Excerpted data:
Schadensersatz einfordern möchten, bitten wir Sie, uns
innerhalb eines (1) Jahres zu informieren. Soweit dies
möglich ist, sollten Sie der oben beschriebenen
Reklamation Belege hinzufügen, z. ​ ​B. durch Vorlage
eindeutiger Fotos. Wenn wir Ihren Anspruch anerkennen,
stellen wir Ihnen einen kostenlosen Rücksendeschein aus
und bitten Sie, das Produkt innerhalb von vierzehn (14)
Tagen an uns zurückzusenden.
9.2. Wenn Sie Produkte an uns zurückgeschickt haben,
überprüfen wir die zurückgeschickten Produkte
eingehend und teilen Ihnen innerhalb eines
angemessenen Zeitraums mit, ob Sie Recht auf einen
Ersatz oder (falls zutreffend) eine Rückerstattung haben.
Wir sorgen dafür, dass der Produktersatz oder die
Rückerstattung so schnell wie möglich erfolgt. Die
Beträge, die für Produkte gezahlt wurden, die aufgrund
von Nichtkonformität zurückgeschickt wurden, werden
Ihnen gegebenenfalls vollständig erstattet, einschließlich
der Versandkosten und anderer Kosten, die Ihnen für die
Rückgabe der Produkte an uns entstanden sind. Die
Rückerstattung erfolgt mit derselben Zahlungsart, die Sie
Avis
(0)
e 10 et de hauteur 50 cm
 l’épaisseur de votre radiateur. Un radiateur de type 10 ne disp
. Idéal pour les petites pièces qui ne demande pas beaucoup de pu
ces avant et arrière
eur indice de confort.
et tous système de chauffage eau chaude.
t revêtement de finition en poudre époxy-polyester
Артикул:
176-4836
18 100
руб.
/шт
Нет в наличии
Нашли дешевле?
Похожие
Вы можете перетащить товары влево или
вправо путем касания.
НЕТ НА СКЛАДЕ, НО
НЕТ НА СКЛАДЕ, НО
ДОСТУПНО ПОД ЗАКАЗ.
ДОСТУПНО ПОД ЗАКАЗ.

Task objective: Check each line above for the string "erfolgt" and copy the ones that have it.

Task output:
Rückerstattung so schnell wie möglich erfolgt. Die
Rückerstattung erfolgt mit derselben Zahlungsart, die Sie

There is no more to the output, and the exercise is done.